For the sake of simplicity, denote $$$u_0 = a, u_{k+1} = b$$$. So for each $$$i$$$, you must find the largest index $$$t_i \ge i$$$ such that $$$u_{t_i}$$$ is reachable from $$$u_i$$$ without going through any node $$$u_0, u_1, u_2,..,u_{k+1}$$$ excepts $$$u_i$$$ and $$$u_{t_i}$$$. This could be done by running bfs/dfs for each node $$$u_0, u_1, u_2,..,u_k$$$.

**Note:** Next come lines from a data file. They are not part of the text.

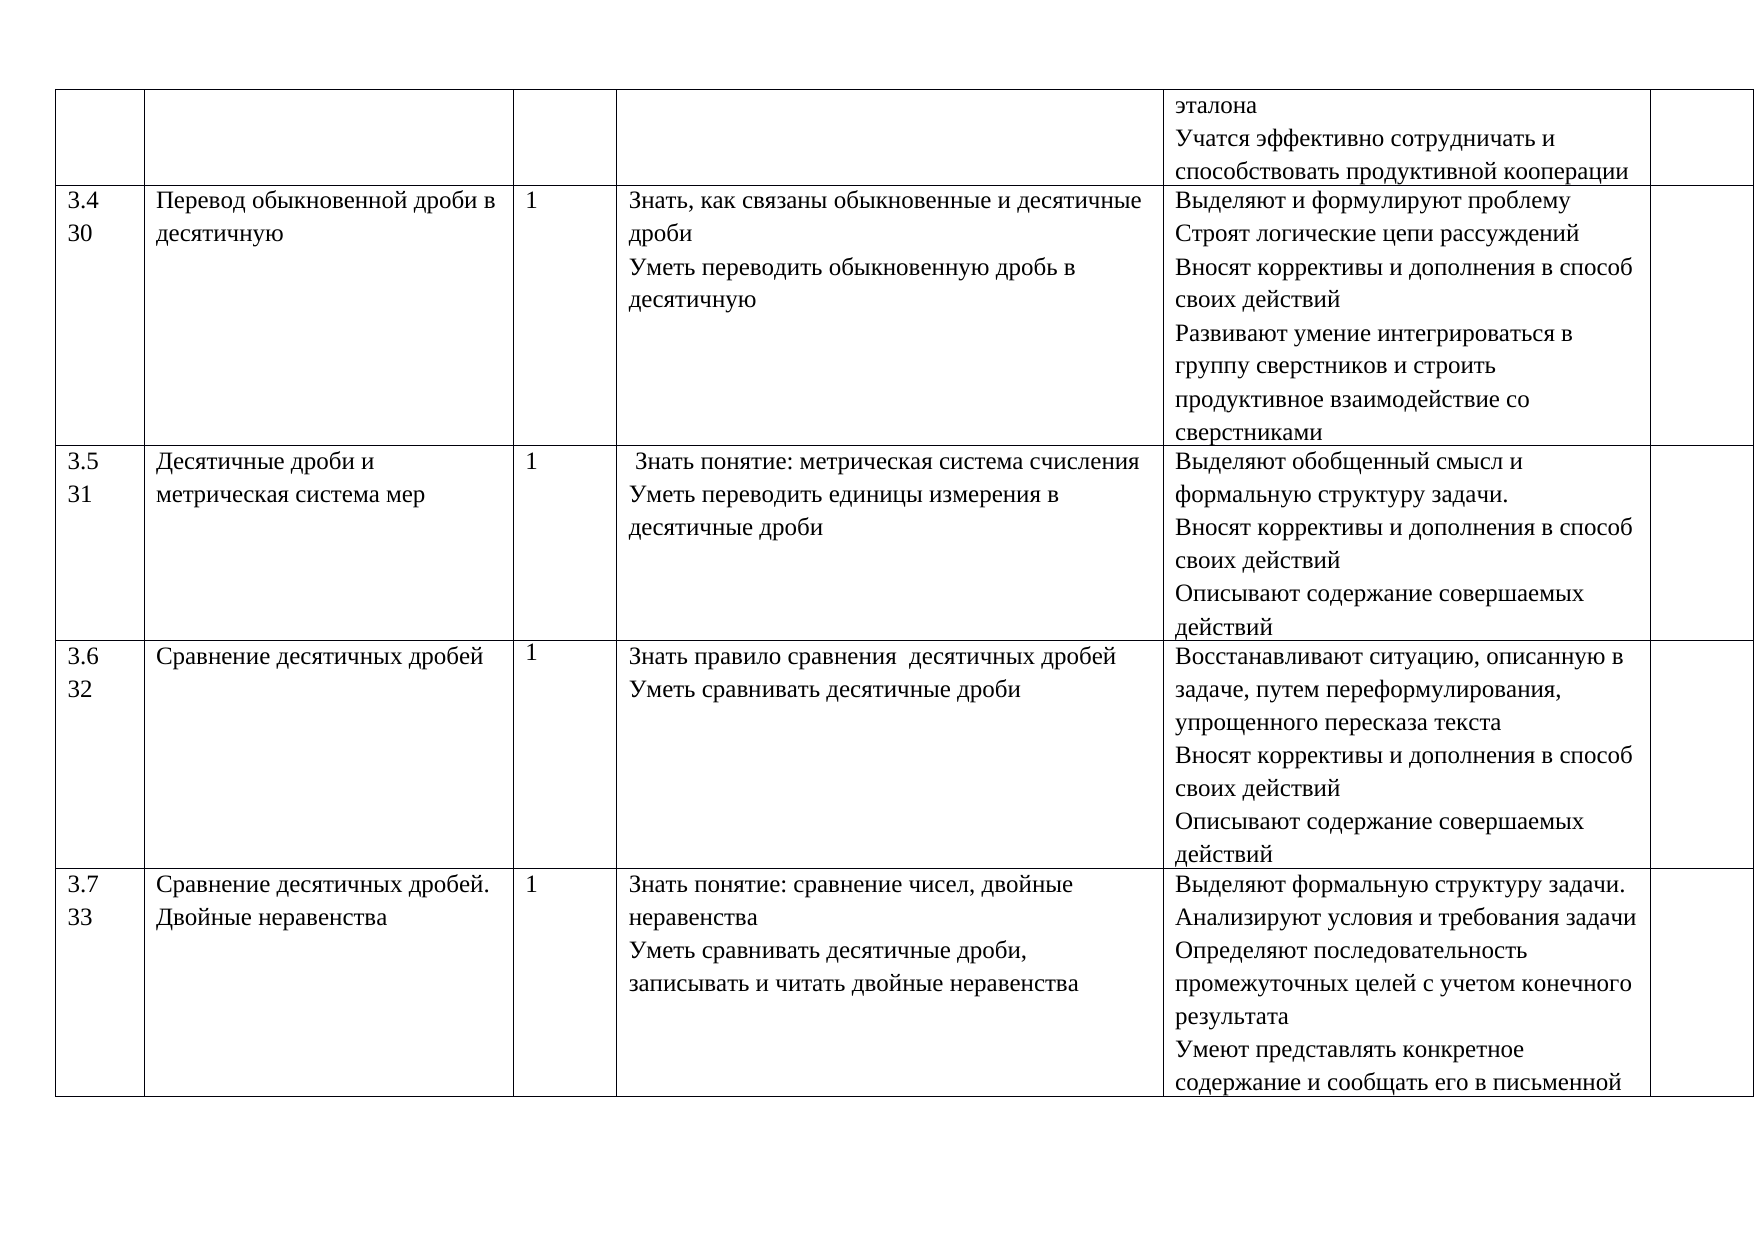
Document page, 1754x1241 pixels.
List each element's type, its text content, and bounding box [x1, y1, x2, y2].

table_cell Знать, как связаны обыкновенные и десятичные дроби Уметь переводить обыкновенную дробь в десятичную [617, 186, 1163, 445]
table_cell Сравнение десятичных дробей [145, 641, 513, 868]
table_cell [617, 90, 1163, 184]
table_cell Перевод обыкновенной дроби в десятичную [145, 186, 513, 445]
table_cell Выделяют формальную структуру задачи. Анализируют условия и требования задачи Определяют последовательность промежуточных целей с учетом конечного результата Умеют представлять конкретное содержание и сообщать его в письменной [1164, 869, 1650, 1096]
table_cell Знать понятие: сравнение чисел, двойные неравенства Уметь сравнивать десятичные дроби, записывать и читать двойные неравенства [617, 869, 1163, 1096]
table_cell 1 [514, 446, 616, 640]
table_cell Знать понятие: метрическая система счисления Уметь переводить единицы измерения в десятичные дроби [617, 446, 1163, 640]
table_cell Выделяют обобщенный смысл и формальную структуру задачи. Вносят коррективы и дополнения в способ своих действий Описывают содержание совершаемых действий [1164, 446, 1650, 640]
table_cell [1651, 90, 1753, 184]
table_cell [1651, 186, 1753, 445]
table_cell Десятичные дроби и метрическая система мер [145, 446, 513, 640]
table_cell 3.7 33 [56, 869, 144, 1096]
table_cell [1651, 641, 1753, 868]
table_cell [1651, 869, 1753, 1096]
table_cell [1651, 446, 1753, 640]
table_cell 3.6 32 [56, 641, 144, 868]
table_cell Выделяют и формулируют проблему Строят логические цепи рассуждений Вносят коррективы и дополнения в способ своих действий Развивают умение интегрироваться в группу сверстников и строить продуктивное взаимодействие со сверстниками [1164, 186, 1650, 445]
table_cell 1 [514, 186, 616, 445]
table_cell [56, 90, 144, 184]
table_cell 1 [514, 869, 616, 1096]
table_cell [514, 90, 616, 184]
table_cell Восстанавливают ситуацию, описанную в задаче, путем переформулирования, упрощенного пересказа текста Вносят коррективы и дополнения в способ своих действий Описывают содержание совершаемых действий [1164, 641, 1650, 868]
table_cell эталона Учатся эффективно сотрудничать и способствовать продуктивной кооперации [1164, 90, 1650, 184]
table_cell 3.5 31 [56, 446, 144, 640]
table_cell 3.4 30 [56, 186, 144, 445]
table_cell Знать правило сравнения десятичных дробей Уметь сравнивать десятичные дроби [617, 641, 1163, 868]
table_cell [145, 90, 513, 184]
table_cell 1 [514, 641, 616, 868]
table_cell Сравнение десятичных дробей. Двойные неравенства [145, 869, 513, 1096]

So if $$$max(t_0, t_1, ..., t_{i-1}) \le i$$$ then $$$u_i$$$ is a satisfying node. For that reason, if while running bfs from node $$$u_i$$$ we reach node $$$v$$$, but $$$v$$$ has been visited by running bfs of previous node $$$u_j (j < i)$$$ then we do not have to revisit node $$$v$$$ anymore, since it only ensures that $$$t_i \le t_j$$$. Even though doing that could make $$$t_i$$$ not maximized as we need, but max($$$t_0, t_1, t_2,...,t_i$$$) is ensured to be maximized$.

The overall complexity is $$$O(N+M)$$$, because even we run bfs many times, each node is visited at most once.